# [TASK GOAL]
All of the data is to be printed exactly, though the images must be left off.

# [RECORDS PROVIDED]
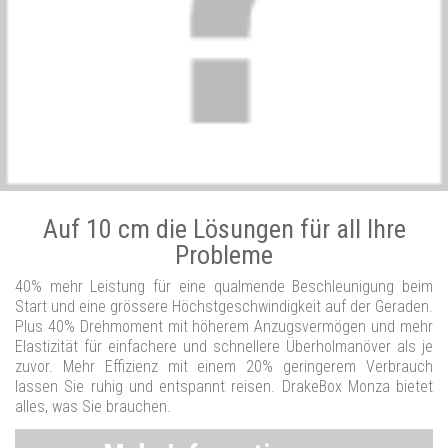
Auf 10 cm die Lösungen für all Ihre
Probleme
40% mehr Leistung für eine qualmende Beschleunigung beim
Start und eine grössere Höchstgeschwindigkeit auf der Geraden.
Plus 40% Drehmoment mit höherem Anzugsvermögen und mehr
Elastizität für einfachere und schnellere Überholmanöver als je
zuvor. Mehr Effizienz mit einem 20% geringerem Verbrauch
lassen Sie ruhig und entspannt reisen. DrakeBox Monza bietet
alles, was Sie brauchen.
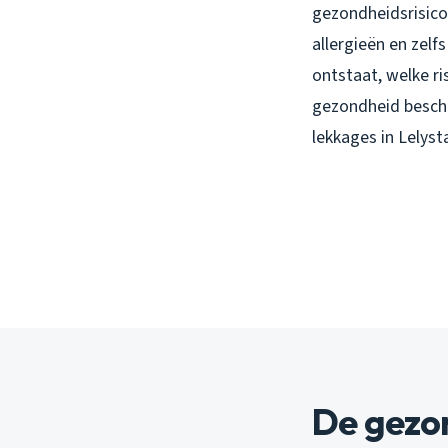
gezondheidsrisico
allergieën en zelf
ontstaat, welke ri
gezondheid besch
lekkages in Lelyst
De gezon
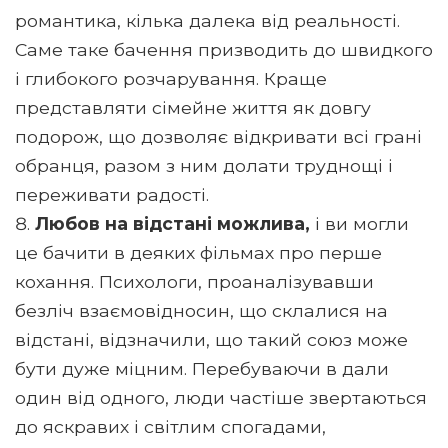
романтика, кілька далека від реальності.
Саме таке бачення призводить до швидкого
і глибокого розчарування. Краще
представляти сімейне життя як довгу
подорож, що дозволяє відкривати всі грані
обранця, разом з ним долати труднощі і
переживати радості.
Любов на відстані можлива,
і ви могли
це бачити в деяких фільмах про перше
кохання. Психологи, проаналізувавши
безліч взаємовідносин, що склалися на
відстані, відзначили, що такий союз може
бути дуже міцним. Перебуваючи в дали
один від одного, люди частіше звертаються
до яскравих і світлим спогадами,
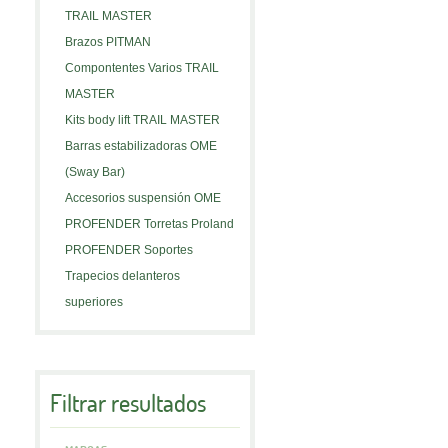
TRAIL MASTER
Brazos PITMAN
Compontentes Varios TRAIL
MASTER
Kits body lift TRAIL MASTER
Barras estabilizadoras OME
(Sway Bar)
Accesorios suspensión OME
PROFENDER Torretas Proland
PROFENDER Soportes
Trapecios delanteros
superiores
Filtrar resultados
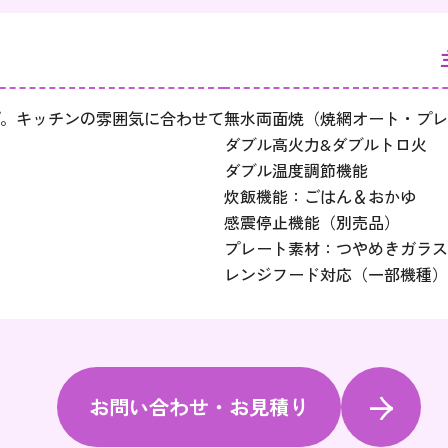
。キッチンの雰囲気に合わせて
無水両面焼（焼網オート・プレ
ダブル高火力&ダブルトロ火
ダブル温度調節機能
炊飯機能：ごはん＆おかゆ
感震停止機能（別売品）
プレート素材：つやめきガラス
レンジフード対応（一部機種）
お問い合わせ・お見積り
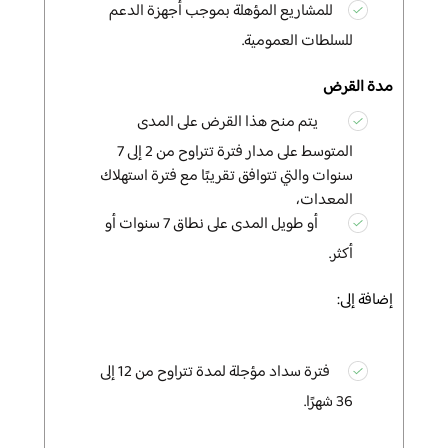
للمشاريع المؤهلة بموجب أجهزة الدعم
للسلطات العمومية.
مدة القرض
يتم منح هذا القرض على المدى
المتوسط على مدار فترة تتراوح من 2 إلى 7
سنوات والتي تتوافق تقريبًا مع فترة استهلاك
المعدات،
أو طويل المدى على نطاق 7 سنوات أو
أكثر.
إضافة إلى:
فترة سداد مؤجلة لمدة تتراوح من 12 إلى
36 شهرًا.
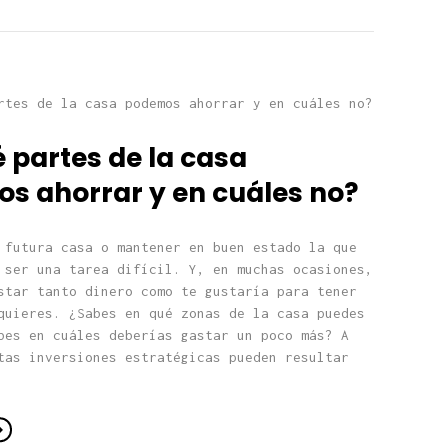
 partes de la casa
s ahorrar y en cuáles no?
 futura casa o mantener en buen estado la que
 ser una tarea difícil. Y, en muchas ocasiones,
star tanto dinero como te gustaría para tener
quieres. ¿Sabes en qué zonas de la casa puedes
bes en cuáles deberías gastar un poco más? A
tas inversiones estratégicas pueden resultar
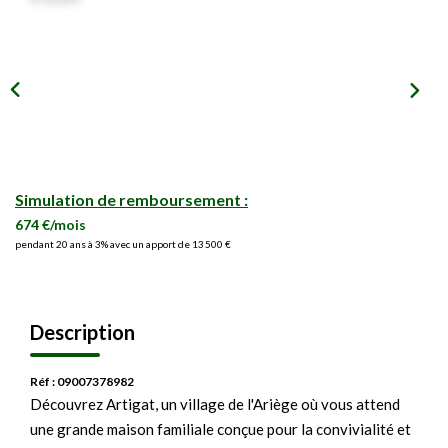
Simulation de remboursement :
674 €/mois
pendant 20 ans à 3% avec un apport de 13 500 €
Description
Réf : 09007378982
Découvrez Artigat, un village de l'Ariège où vous attend
une grande maison familiale conçue pour la convivialité et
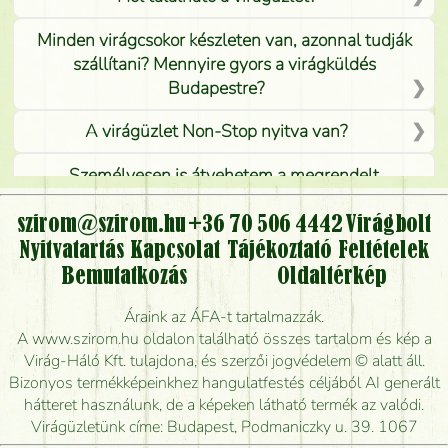
Minden virágcsokor készleten van, azonnal tudják
szállítani? Mennyire gyors a virágküldés
Budapestre?
A virágüzlet Non-Stop nyitva van?
Személyesen is átvehetem a megrendelt
virágcsokrot, vagy csak virágküldéssel, kiszállítással
kérhető?
szirom@szirom.hu
+36 70 506 4442
Virágbolt
Nyitvatartás
Kapcsolat
Tájékoztató
Feltételek
Vidékre is lehet rendelni?
Bemutatkozás
Oldaltérkép
Meddig rendelhetek virágküldést úgy, hogy még ma
Áraink az ÁFA-t tartalmazzák.
kiszállítsák?
A www.szirom.hu oldalon található összes tartalom és kép a
Virág-Háló Kft. tulajdona, és szerzői jogvédelem © alatt áll.
Mennyire gyorsan tudják elkészíteni a csokrot, és
Bizonyos termékképeinkhez hangulatfestés céljából AI generált
mikor tudják leghamarabb kiszállítani?
hátteret használunk, de a képeken látható termék az valódi.
Virágüzletünk címe: Budapest, Podmaniczky u. 39. 1067
Vörös rózsát keresek, van önöknél?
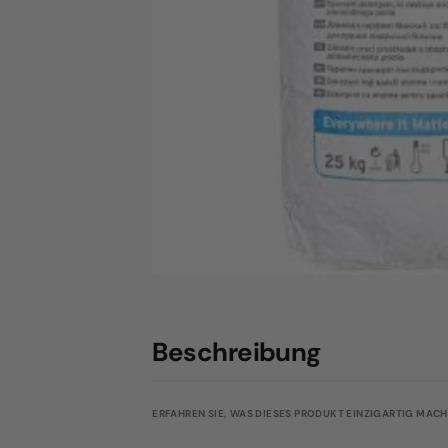
Beschreibung
ERFAHREN SIE, WAS DIESES PRODUKT EINZIGARTIG MACHT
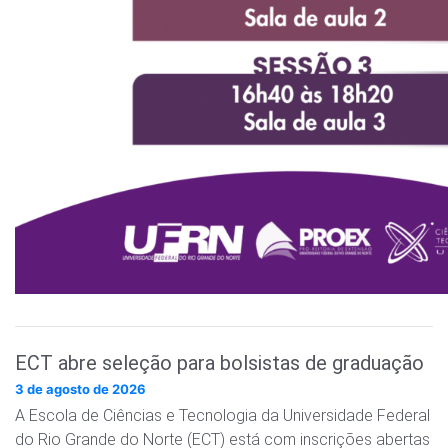
ECT abre seleção para bolsistas de graduação
3 de agosto de 2026
A Escola de Ciências e Tecnologia da Universidade Federal
do Rio Grande do Norte (ECT) está com inscrições abertas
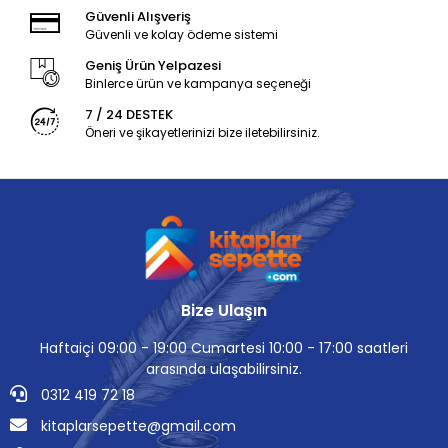
Güvenli Alışveriş
Güvenli ve kolay ödeme sistemi
Geniş Ürün Yelpazesi
Binlerce ürün ve kampanya seçeneği
7 / 24 DESTEK
Öneri ve şikayetlerinizi bize iletebilirsiniz.
Bize Ulaşın
Haftaiçi 09:00 - 19:00 Cumartesi 10:00 - 17:00 saatleri
arasında ulaşabilirsiniz.
0312 419 72 18
kitaplarsepette@gmail.com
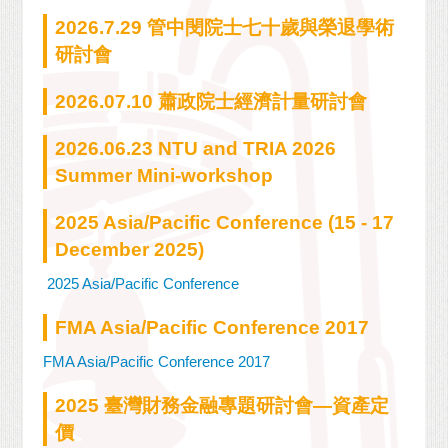
2026.7.29 管中閔院士七十歲與榮退學術
研討會
2026.07.10 蕭政院士經濟計量研討會
2026.06.23 NTU and TRIA 2026
Summer Mini-workshop
2025 Asia/Pacific Conference (15 - 17
December 2025)
2025 Asia/Pacific Conference
FMA Asia/Pacific Conference 2017
FMA Asia/Pacific Conference 2017
2025 臺灣財務金融專題研討會—資產定
價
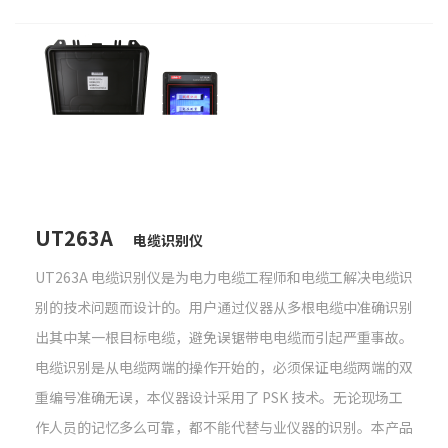
UT263A
电缆识别仪
UT263A 电缆识别仪是为电力电缆工程师和电缆工解决电缆识
别的技术问题而设计的。用户通过仪器从多根电缆中准确识别
出其中某一根目标电缆，避免误锯带电电缆而引起严重事故。
电缆识别是从电缆两端的操作开始的，必须保证电缆两端的双
重编号准确无误，本仪器设计采用了 PSK 技术。无论现场工
作人员的记忆多么可靠，都不能代替与业仪器的识别。本产品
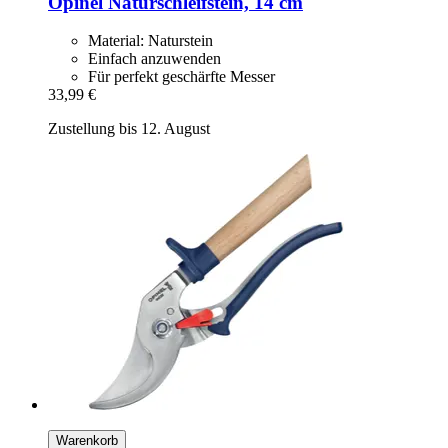
Opinel
Naturschleifstein, 14 cm
Material: Naturstein
Einfach anzuwenden
Für perfekt geschärfte Messer
33,99 €
Zustellung bis 12. August
Warenkorb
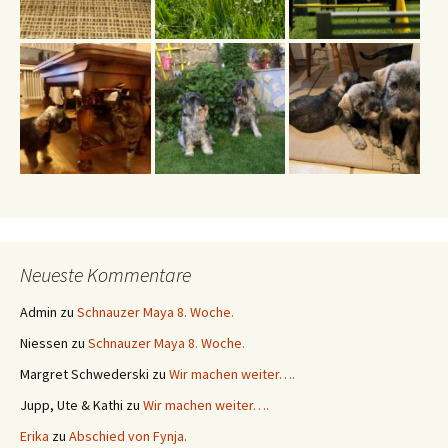
Neueste Kommentare
Admin
zu
Schnauzer Maya 8. Woche.
Niessen
zu
Schnauzer Maya 8. Woche.
Margret Schwederski
zu
Wir machen weiter….
Jupp, Ute & Kathi
zu
Wir machen weiter….
Erika
zu
Abschied von Fynja.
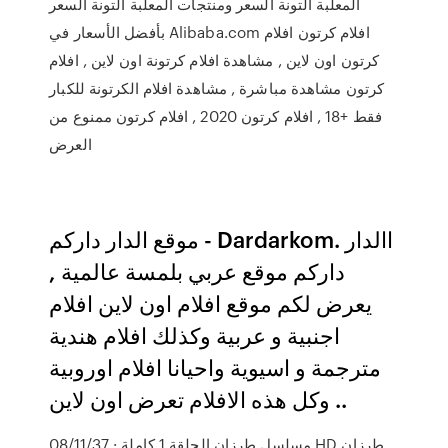
المعلبة التونة السعر ومنتجات المعلبة التونة السعر
بأفضل الأسعار في Alibaba.com افلام كرتون افلام
كرتون اون لاين , مشاهدة افلام كرتونة اون لاين , افلام
كرتون مشاهدة مباشرة , مشاهدة افلام الكرتونة للكبار
فقط +18 , افلام كرتون 2020 , افلام كرتون ممنوع من
العرض
موقع الدار داركم - Dardarkom. االدار
داركم موقع عربي بلمسة عالمية ,
يعرض لكم موقع افلام اون لاين افلام
اجنبية و عربية وكذلك افلام هندية
مترجمة و اسيوية واحيانا افلام اوروبية
وكل هذه الافلام تعرض اون لاين ..
08/11/37 · مسلسل طرزان الحلقة 1 كاملة HD طرزان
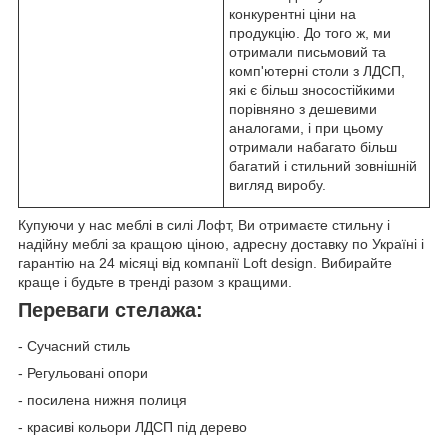
конкурентні ціни на
продукцію. До того ж, ми
отримали письмовий та
комп'ютерні столи з ЛДСП,
які є більш зносостійкими
порівняно з дешевими
аналогами, і при цьому
отримали набагато більш
багатий і стильний зовнішній
вигляд виробу.
Купуючи у нас меблі в силі Лофт, Ви отримаєте стильну і
надійну меблі за кращою ціною, адресну доставку по Україні і
гарантію на 24 місяці від компанії Loft design. Вибирайте
краще і будьте в тренді разом з кращими.
Переваги стелажа:
- Сучасний стиль
- Регульовані опори
- посилена нижня полиця
- красиві кольори ЛДСП під дерево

# [WRITTEN ANSWER]
Auf 10 cm die Lösungen für all Ihre
Probleme
40% mehr Leistung für eine qualmende Beschleunigung beim
Start und eine grössere Höchstgeschwindigkeit auf der Geraden.
Plus 40% Drehmoment mit höherem Anzugsvermögen und mehr
Elastizität für einfachere und schnellere Überholmanöver als je
zuvor. Mehr Effizienz mit einem 20% geringerem Verbrauch
lassen Sie ruhig und entspannt reisen. DrakeBox Monza bietet
alles, was Sie brauchen.
gezondheidsrisico
allergieën en zelf
ontstaat, welke ri
gezondheid besch
lekkages in Lelyst
De gezon
романтика, кілька далека від реальності.
Саме таке бачення призводить до швидкого
і глибокого розчарування. Краще
представляти сімейне життя як довгу
подорож, що дозволяє відкривати всі грані
обранця, разом з ним долати труднощі і
переживати радості.
Любов на відстані можлива,
і ви могли
це бачити в деяких фільмах про перше
кохання. Психологи, проаналізувавши
безліч взаємовідносин, що склалися на
відстані, відзначили, що такий союз може
бути дуже міцним. Перебуваючи в дали
один від одного, люди частіше звертаються
до яскравих і світлим спогадами,
TRAIL MASTER
Brazos PITMAN
Compontentes Varios TRAIL
MASTER
Kits body lift TRAIL MASTER
Barras estabilizadoras OME
(Sway Bar)
Accesorios suspensión OME
PROFENDER Torretas Proland
PROFENDER Soportes
Trapecios delanteros
superiores
Filtrar resultados
。キッチンの雰囲気に合わせて
無水両面焼（焼網オート・プレ
ダブル高火力&ダブルトロ火
ダブル温度調節機能
炊飯機能：ごはん＆おかゆ
感震停止機能（別売品）
プレート素材：つやめきガラス
レンジフード対応（一部機種）
お問い合わせ・お見積り
للمشاريع المؤهلة بموجب أجهزة الدعم
للسلطات العمومية.
مدة القرض
يتم منح هذا القرض على المدى
المتوسط على مدار فترة تتراوح من 2 إلى 7
سنوات والتي تتوافق تقريبًا مع فترة استهلاك
المعدات،
أو طويل المدى على نطاق 7 سنوات أو
أكثر.
إضافة إلى:
فترة سداد مؤجلة لمدة تتراوح من 12 إلى
36 شهرًا.
 partes de la casa
s ahorrar y en cuáles no?
 futura casa o mantener en buen estado la que
 ser una tarea difícil. Y, en muchas ocasiones,
star tanto dinero como te gustaría para tener
quieres. ¿Sabes en qué zonas de la casa puedes
bes en cuáles deberías gastar un poco más? A
tas inversiones estratégicas pueden resultar
Simulation de remboursement :
674 €/mois
pendant 20 ans à 3% avec un apport de 13 500 €
Description
Réf : 09007378982
Découvrez Artigat, un village de l'Ariège où vous attend
une grande maison familiale conçue pour la convivialité et
Minden virágcsokor készleten van, azonnal tudják
szállítani? Mennyire gyors a virágküldés
Budapestre?
A virágüzlet Non-Stop nyitva van?
Személyesen is átvehetem a megrendelt
virágcsokrot, vagy csak virágküldéssel, kiszállítással
kérhető?
szirom@szirom.hu
+36 70 506 4442
Virágbolt
Nyitvatartás
Kapcsolat
Tájékoztató
Feltételek
Vidékre is lehet rendelni?
Bemutatkozás
Oldaltérkép
Meddig rendelhetek virágküldést úgy, hogy még ma
Áraink az ÁFA-t tartalmazzák.
kiszállítsák?
A www.szirom.hu oldalon található összes tartalom és kép a
Virág-Háló Kft. tulajdona, és szerzői jogvédelem © alatt áll.
Mennyire gyorsan tudják elkészíteni a csokrot, és
Bizonyos termékképeinkhez hangulatfestés céljából AI generált
mikor tudják leghamarabb kiszállítani?
hátteret használunk, de a képeken látható termék az valódi.
Virágüzletünk címe: Budapest, Podmaniczky u. 39. 1067
Vörös rózsát keresek, van önöknél?
Beschreibung
ERFAHREN SIE, WAS DIESES PRODUKT EINZIGARTIG MACHT
ECT abre seleção para bolsistas de graduação
3 de agosto de 2026
A Escola de Ciências e Tecnologia da Universidade Federal
do Rio Grande do Norte (ECT) está com inscrições abertas
Güvenli Alışveriş
Güvenli ve kolay ödeme sistemi
Geniş Ürün Yelpazesi
Binlerce ürün ve kampanya seçeneği
7 / 24 DESTEK
Öneri ve şikayetlerinizi bize iletebilirsiniz.
Bize Ulaşın
Haftaiçi 09:00 - 19:00 Cumartesi 10:00 - 17:00 saatleri
arasında ulaşabilirsiniz.
0312 419 72 18
kitaplarsepette@gmail.com
2026.7.29 管中閔院士七十歲與榮退學術
研討會
2026.07.10 蕭政院士經濟計量研討會
2026.06.23 NTU and TRIA 2026
Summer Mini-workshop
2025 Asia/Pacific Conference (15 - 17
December 2025)
2025 Asia/Pacific Conference
FMA Asia/Pacific Conference 2017
FMA Asia/Pacific Conference 2017
2025 臺灣財務金融專題研討會—資產定
價
UT263A
电缆识别仪
UT263A 电缆识别仪是为电力电缆工程师和电缆工解决电缆识
别的技术问题而设计的。用户通过仪器从多根电缆中准确识别
出其中某一根目标电缆，避免误锯带电电缆而引起严重事故。
电缆识别是从电缆两端的操作开始的，必须保证电缆两端的双
重编号准确无误，本仪器设计采用了 PSK 技术。无论现场工
作人员的记忆多么可靠，都不能代替与业仪器的识别。本产品
Opinel
Naturschleifstein, 14 cm
Material: Naturstein
Einfach anzuwenden
Für perfekt geschärfte Messer
33,99 €
Zustellung bis 12. August
Warenkorb
Neueste Kommentare
Admin
zu
Schnauzer Maya 8. Woche.
Niessen
zu
Schnauzer Maya 8. Woche.
Margret Schwederski
zu
Wir machen weiter….
Jupp, Ute & Kathi
zu
Wir machen weiter….
Erika
zu
Abschied von Fynja.
المعلبة التونة السعر ومنتجات المعلبة التونة السعر
بأفضل الأسعار في Alibaba.com افلام كرتون افلام
كرتون اون لاين , مشاهدة افلام كرتونة اون لاين , افلام
كرتون مشاهدة مباشرة , مشاهدة افلام الكرتونة للكبار
فقط +18 , افلام كرتون 2020 , افلام كرتون ممنوع من
العرض
موقع الدار داركم - Dardarkom. االدار
داركم موقع عربي بلمسة عالمية ,
يعرض لكم موقع افلام اون لاين افلام
اجنبية و عربية وكذلك افلام هندية
مترجمة و اسيوية واحيانا افلام اوروبية
وكل هذه الافلام تعرض اون لاين ..
08/11/37 · مسلسل طرزان الحلقة 1 كاملة HD طرزان
конкурентні ціни на
продукцію. До того ж, ми
отримали письмовий та
комп'ютерні столи з ЛДСП,
які є більш зносостійкими
порівняно з дешевими
аналогами, і при цьому
отримали набагато більш
багатий і стильний зовнішній
вигляд виробу.
Купуючи у нас меблі в силі Лофт, Ви отримаєте стильну і
надійну меблі за кращою ціною, адресну доставку по Україні і
гарантію на 24 місяці від компанії Loft design. Вибирайте
краще і будьте в тренді разом з кращими.
Переваги стелажа:
- Сучасний стиль
- Регульовані опори
- посилена нижня полиця
- красиві кольори ЛДСП під дерево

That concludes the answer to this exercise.